Bangladesh needs to quickly remove any barriers preventing growth in both domestic and foreign direct investment (FDI) in order to ensure the country's economic recovery from the ongoing coronavirus pandemic, speakers said at a virtual discussion held yesterday.
Identifying new opportunities for business amid the Covid-19 situation, aligning critical reforms with formal development strategies and actively exploring fresh investment sources from places such as the EU and South Asia will be crucial in this regard.
Besides, issues like tax and foreign exchange constraints should be immediately addressed to boost the country's investment climate and bring investment dynamics back to normal in the post-coronavirus era, they said.
The virtual meeting styled, 'Private Investment in Uncertain Times: Covid Impact and Policy Implications for Bangladesh', was organised by Resurgent Bangladesh, a platform to plan economic recovery initiatives amid the Covid-19 outbreak.
This was the third Resurgent Dialogue session featuring members of the Metropolitan Chamber of Commerce and Industry (MCCI), Dhaka Chamber of Commerce & Industry (DCCI), Chittagong Stock Exchange (CSE), Business Initiative Leading Development (BUILD) and Policy Exchange.
The meeting, moderated by MCCI President Nihad Kabir, was also attended by members of parliament, the executive chairman of BIDA, executive chairman of BEPZA, both serving and former civil servants, leading foreign and local investors, economists and development partners.
CSE Chairman Asif Ibrahim, also a member of the Resurgent Bangladesh steering committee, emphasised enhancing private investment and the business climate in Bangladesh to help the country meet its development needs and devise effective recovery plans.
During his keynote presentation, Policy Exchange Chairman Masrur Reaz stressed the need to identify the shifting trends of global production systems, investor priorities and how they shape future investment outlook, new opportunities and the associated policy framework.
Reaz also laid out possible strategic moves to gain leverage and a five-pronged approach to revive the lagging private and foreign investment in Bangladesh, according to a DCCI statement.
Syed Nasim Manzur, managing director of Apex Footwear, said weaknesses in customs, logistics and foreign exchange create a colossal burden for both local and foreign investors and thereby warrant an immediate overhaul.

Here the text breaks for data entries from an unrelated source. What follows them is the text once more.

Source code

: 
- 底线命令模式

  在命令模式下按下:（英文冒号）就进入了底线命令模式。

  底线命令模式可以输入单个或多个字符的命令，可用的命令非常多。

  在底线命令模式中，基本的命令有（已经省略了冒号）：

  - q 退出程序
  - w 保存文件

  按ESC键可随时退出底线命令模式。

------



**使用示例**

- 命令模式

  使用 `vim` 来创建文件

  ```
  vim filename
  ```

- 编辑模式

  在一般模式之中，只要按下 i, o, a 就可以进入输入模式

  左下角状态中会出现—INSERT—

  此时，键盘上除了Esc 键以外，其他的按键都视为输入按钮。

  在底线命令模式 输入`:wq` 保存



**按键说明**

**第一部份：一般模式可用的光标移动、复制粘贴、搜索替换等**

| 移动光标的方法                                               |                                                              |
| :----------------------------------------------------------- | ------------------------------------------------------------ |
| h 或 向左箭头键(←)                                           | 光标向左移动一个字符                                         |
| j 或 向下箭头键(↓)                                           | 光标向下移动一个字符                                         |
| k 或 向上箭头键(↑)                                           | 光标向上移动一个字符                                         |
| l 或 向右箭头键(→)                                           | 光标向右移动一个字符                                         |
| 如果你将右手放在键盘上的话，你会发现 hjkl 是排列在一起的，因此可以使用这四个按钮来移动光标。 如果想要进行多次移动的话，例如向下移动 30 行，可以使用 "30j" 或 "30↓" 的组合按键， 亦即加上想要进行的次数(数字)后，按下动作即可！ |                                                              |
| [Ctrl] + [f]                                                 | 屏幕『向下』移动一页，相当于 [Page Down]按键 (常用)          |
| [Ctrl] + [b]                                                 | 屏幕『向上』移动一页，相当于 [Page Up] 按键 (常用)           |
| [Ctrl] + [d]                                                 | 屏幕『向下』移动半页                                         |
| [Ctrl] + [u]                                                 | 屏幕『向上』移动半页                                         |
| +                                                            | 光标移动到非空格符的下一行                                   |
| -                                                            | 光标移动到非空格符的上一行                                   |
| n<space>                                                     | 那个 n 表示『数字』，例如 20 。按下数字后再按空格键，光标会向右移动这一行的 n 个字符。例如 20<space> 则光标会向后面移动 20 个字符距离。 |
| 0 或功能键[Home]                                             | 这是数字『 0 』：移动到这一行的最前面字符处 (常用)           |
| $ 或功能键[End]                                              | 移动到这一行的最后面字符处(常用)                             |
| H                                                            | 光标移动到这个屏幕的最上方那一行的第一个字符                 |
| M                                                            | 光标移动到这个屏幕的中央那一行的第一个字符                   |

Meanwhile, Kedar Lele, managing director and CEO of Unilever Bangladesh, suggested that Bangladesh should tap into more South Asian markets through intraregional trade and other investment prospects.
Moreover, an overall reform of the country's regulatory framework followed by the introduction of consistent tax policies will significantly improve the business climate, said Grameenphone CEO Yasir Azman.

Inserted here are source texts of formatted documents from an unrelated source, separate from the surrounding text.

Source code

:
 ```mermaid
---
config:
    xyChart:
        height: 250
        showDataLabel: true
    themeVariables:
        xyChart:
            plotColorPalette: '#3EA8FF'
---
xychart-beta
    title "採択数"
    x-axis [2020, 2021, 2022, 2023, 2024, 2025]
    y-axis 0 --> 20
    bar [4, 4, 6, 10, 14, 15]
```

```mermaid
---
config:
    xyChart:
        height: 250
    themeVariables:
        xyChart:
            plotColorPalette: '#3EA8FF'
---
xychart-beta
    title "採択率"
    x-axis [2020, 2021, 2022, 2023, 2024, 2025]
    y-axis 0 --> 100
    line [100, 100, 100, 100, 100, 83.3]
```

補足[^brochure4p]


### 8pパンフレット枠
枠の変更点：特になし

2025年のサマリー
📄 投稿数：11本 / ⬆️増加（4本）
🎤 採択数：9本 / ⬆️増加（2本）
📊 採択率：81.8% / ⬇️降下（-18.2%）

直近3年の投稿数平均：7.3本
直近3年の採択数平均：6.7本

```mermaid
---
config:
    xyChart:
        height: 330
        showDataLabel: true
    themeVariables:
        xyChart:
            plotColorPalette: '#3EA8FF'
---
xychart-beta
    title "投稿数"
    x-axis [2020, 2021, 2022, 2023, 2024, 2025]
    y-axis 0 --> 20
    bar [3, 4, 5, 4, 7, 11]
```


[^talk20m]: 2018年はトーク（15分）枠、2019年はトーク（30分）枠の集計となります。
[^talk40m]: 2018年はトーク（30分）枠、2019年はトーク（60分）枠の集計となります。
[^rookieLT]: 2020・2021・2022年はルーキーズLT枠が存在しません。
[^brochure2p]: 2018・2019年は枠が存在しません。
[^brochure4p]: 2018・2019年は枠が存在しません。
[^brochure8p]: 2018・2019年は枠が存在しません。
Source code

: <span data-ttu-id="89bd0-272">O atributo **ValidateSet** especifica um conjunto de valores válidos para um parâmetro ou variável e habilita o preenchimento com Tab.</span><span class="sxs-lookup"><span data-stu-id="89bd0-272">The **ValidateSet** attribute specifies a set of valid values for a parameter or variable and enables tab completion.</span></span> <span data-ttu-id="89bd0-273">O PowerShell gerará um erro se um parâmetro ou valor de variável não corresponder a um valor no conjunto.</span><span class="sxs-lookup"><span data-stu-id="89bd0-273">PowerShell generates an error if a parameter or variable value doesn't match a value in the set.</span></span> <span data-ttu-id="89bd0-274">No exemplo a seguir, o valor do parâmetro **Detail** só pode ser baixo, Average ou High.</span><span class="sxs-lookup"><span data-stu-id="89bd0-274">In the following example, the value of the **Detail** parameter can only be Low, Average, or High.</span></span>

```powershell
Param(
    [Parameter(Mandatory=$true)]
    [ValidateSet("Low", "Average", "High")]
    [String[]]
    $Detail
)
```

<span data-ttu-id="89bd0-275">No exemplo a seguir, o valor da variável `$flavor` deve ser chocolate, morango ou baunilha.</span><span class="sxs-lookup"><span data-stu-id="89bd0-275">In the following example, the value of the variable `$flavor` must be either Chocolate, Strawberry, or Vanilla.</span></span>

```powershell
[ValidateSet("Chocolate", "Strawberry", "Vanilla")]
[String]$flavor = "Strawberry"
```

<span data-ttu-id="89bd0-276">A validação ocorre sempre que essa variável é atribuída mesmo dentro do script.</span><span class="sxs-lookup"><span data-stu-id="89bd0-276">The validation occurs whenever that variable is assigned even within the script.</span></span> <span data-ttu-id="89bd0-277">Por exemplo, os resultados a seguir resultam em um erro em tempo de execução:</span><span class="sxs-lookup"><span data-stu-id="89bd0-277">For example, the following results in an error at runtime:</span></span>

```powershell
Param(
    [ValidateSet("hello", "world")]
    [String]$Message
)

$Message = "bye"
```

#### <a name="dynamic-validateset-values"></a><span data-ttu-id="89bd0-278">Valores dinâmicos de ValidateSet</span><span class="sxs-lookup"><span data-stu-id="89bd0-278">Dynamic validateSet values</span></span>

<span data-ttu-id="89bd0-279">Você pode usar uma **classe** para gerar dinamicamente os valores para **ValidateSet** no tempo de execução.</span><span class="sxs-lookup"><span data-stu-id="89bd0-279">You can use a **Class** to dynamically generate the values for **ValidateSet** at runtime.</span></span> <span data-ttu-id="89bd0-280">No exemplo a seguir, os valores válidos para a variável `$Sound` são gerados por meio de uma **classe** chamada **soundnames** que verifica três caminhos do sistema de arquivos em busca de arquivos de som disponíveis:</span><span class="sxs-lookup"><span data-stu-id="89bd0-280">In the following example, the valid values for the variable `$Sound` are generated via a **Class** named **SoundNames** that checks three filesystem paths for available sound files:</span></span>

Former industries secretary and National Board of Revenue (NBR) chairman Mosharraf Hossain Bhuiyan called for more regular and structured dialogues between the business community and various regulatory bodies such as the NBR.
Another former NBR chairman, Nasiruddin Ahmed, stressed the need to include the modernisation of the NBR and tax systems into long-term development strategies, such as the 8th five-year plan.

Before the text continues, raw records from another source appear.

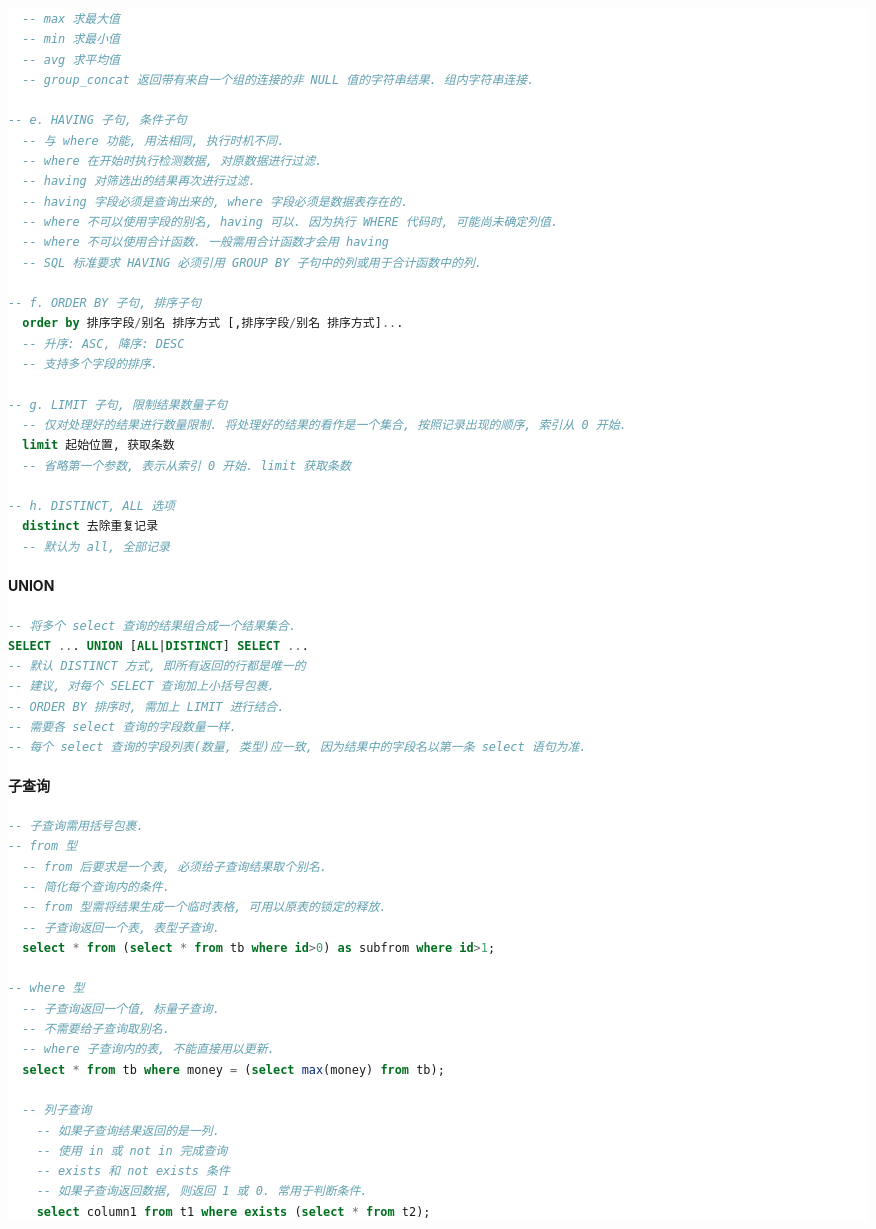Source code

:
 ```sql
  -- max 求最大值
  -- min 求最小值
  -- avg 求平均值
  -- group_concat 返回带有来自一个组的连接的非 NULL 值的字符串结果. 组内字符串连接.

-- e. HAVING 子句, 条件子句
  -- 与 where 功能, 用法相同, 执行时机不同.
  -- where 在开始时执行检测数据, 对原数据进行过滤.
  -- having 对筛选出的结果再次进行过滤.
  -- having 字段必须是查询出来的, where 字段必须是数据表存在的.
  -- where 不可以使用字段的别名, having 可以. 因为执行 WHERE 代码时, 可能尚未确定列值.
  -- where 不可以使用合计函数. 一般需用合计函数才会用 having
  -- SQL 标准要求 HAVING 必须引用 GROUP BY 子句中的列或用于合计函数中的列.

-- f. ORDER BY 子句, 排序子句
  order by 排序字段/别名 排序方式 [,排序字段/别名 排序方式]...
  -- 升序: ASC, 降序: DESC
  -- 支持多个字段的排序.

-- g. LIMIT 子句, 限制结果数量子句
  -- 仅对处理好的结果进行数量限制. 将处理好的结果的看作是一个集合, 按照记录出现的顺序, 索引从 0 开始.
  limit 起始位置, 获取条数
  -- 省略第一个参数, 表示从索引 0 开始. limit 获取条数

-- h. DISTINCT, ALL 选项
  distinct 去除重复记录
  -- 默认为 all, 全部记录
```

#### UNION

```sql
-- 将多个 select 查询的结果组合成一个结果集合.
SELECT ... UNION [ALL|DISTINCT] SELECT ...
-- 默认 DISTINCT 方式, 即所有返回的行都是唯一的
-- 建议, 对每个 SELECT 查询加上小括号包裹.
-- ORDER BY 排序时, 需加上 LIMIT 进行结合.
-- 需要各 select 查询的字段数量一样.
-- 每个 select 查询的字段列表(数量, 类型)应一致, 因为结果中的字段名以第一条 select 语句为准.
```

#### 子查询

```sql
-- 子查询需用括号包裹.
-- from 型
  -- from 后要求是一个表, 必须给子查询结果取个别名.
  -- 简化每个查询内的条件.
  -- from 型需将结果生成一个临时表格, 可用以原表的锁定的释放.
  -- 子查询返回一个表, 表型子查询.
  select * from (select * from tb where id>0) as subfrom where id>1;

-- where 型
  -- 子查询返回一个值, 标量子查询.
  -- 不需要给子查询取别名.
  -- where 子查询内的表, 不能直接用以更新.
  select * from tb where money = (select max(money) from tb);

  -- 列子查询
    -- 如果子查询结果返回的是一列.
    -- 使用 in 或 not in 完成查询
    -- exists 和 not exists 条件
    -- 如果子查询返回数据, 则返回 1 或 0. 常用于判断条件.
    select column1 from t1 where exists (select * from t2);

```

BUILD Chairman Abul Kasem Khan said that Bangladesh needs to better exploit the huge potential of markets like China and India.
During discussions, DCCI President Shams Mahmud shared some of the difficult experiences Italian investors in Bangladesh have had to bear, adding that regulatory bodies create numerous hurdles.
Nahim Razzak, a member of the parliamentary standing committee on foreign affairs, hinted that the foreign affairs ministry recently formed a dedicated unit to support trade and investment initiatives.
He too voiced his support for quick reforms and addressing the long-standing tax issues.
Waseqa Ayesha Khan MP, finance and planning secretary of the Awami League central committee, also agreed with the need for quick reforms to improve Bangladesh's ease of doing business ranking and branding.
The government's bold stimulus packages and cheap labour in Bangladesh will help the country secure more private investment, said Bangladesh Economic Zones Authority's Executive Chairman Salahuddin Islam, adding that service delivery for investors needs to be streamlined as well.
The government is moving ahead with its plans to implement reforms in the bankruptcy and customs act, said Sirazul Islam, executive chairman of Bangladesh Investment Development Authority.
He also highlighted the fact that the line-agencies providing last-mile services to investors need to improve their IT skills.